An aside emerging in the hearing was that the Block was part of a Crown land grant of 52 acres [21 hectares] to an ex-convict called William Hutchinson in 1819. What makes the aside interesting is that Mr Hutchinson was later granted another 1,400 acres, the nearby Waterloo Estate, which in 1889 became the land in dispute in Cooper v Stuart, a high point in the articulation of doctrine we now know as terra nullius, the legal fiction exposed in the 1992 Mabo case. Almost adjoining pieces of land which together form part of an often volatile and always fascinating history.

New books

The Society will soon publish reviews of two important contributions, each published by Federation Press:

· John Hamilton, Adjudication on the Gold Fields in New South Wales and Victoria in the 19th Century, 2015, Federation Press.

· Neil Preston, Military Law in Colonial Australia, 2016, Federation Press.

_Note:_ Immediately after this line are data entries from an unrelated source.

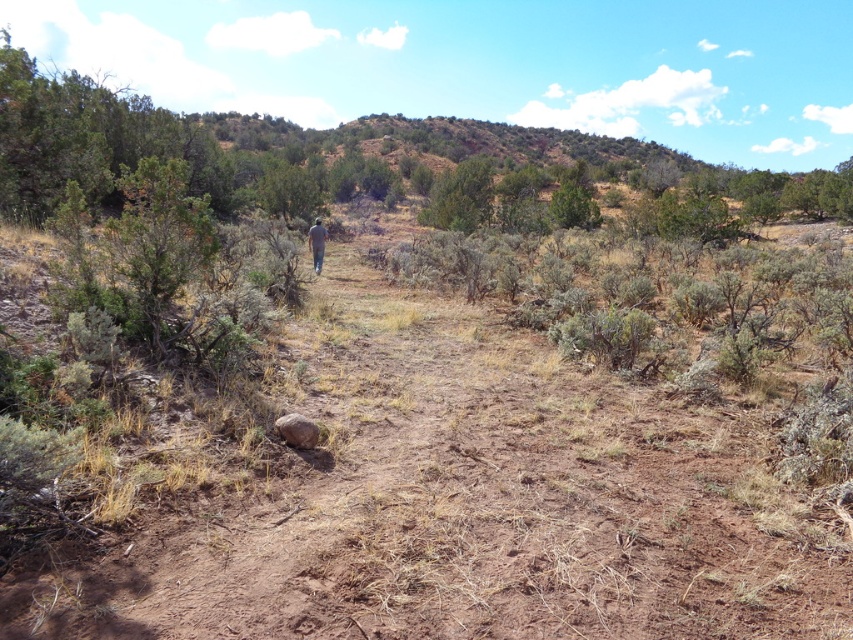
Question: Does brown dirt track at center have a smaller size compared to gray fabric pants at center?

Choices:
 (A) no
 (B) yes

Answer: (A)

Question: Which of the following is the farthest from the observer?

Choices:
 (A) (554, 374)
 (B) (320, 246)

Answer: (B)

Question: Does brown dirt track at center come in front of gray fabric pants at center?

Choices:
 (A) no
 (B) yes

Answer: (B)

Question: Which object appears closest to the camera in this image?

Choices:
 (A) brown dirt track at center
 (B) gray fabric pants at center

Answer: (A)

Question: Can you confirm if brown dirt track at center is positioned to the right of gray fabric pants at center?

Choices:
 (A) no
 (B) yes

Answer: (B)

Summer Quarters[footnoteRef:1] [1: Usually, the Flyer draws the references from timelines.ws or from en.wikipedia.org.]

In 1815

On 20 November, the treaties known collectively as the 2nd Peace of Paris were concluded, Austria’s Klemens von Metternich helping to create a “Concert of Europe”.

In 1865

On 6 November, the Confederate ship Shenandoah under Captain James Waddell surrendered in Liverpool, England, after attacking Yankee commercial shipping off the coast of Alaska. It had sunk of captured 38 vessels, mostly New Bedford whaleships. The surrender of the Shenandoah was the last act of the US Civil War.

In 1915

On 21 September, Anthony Comstock, proponent of the 1873 US Comstock Law, an  Act for the "Suppression of Trade in, and Circulation of, Obscene Literature and Articles of Immoral Use", dies.

In 1965

On 28 October Pope Paul VI issued a decree, Nostra Aetate, absolving Jews of collective guilt for the crucifixion of Jesus Christ.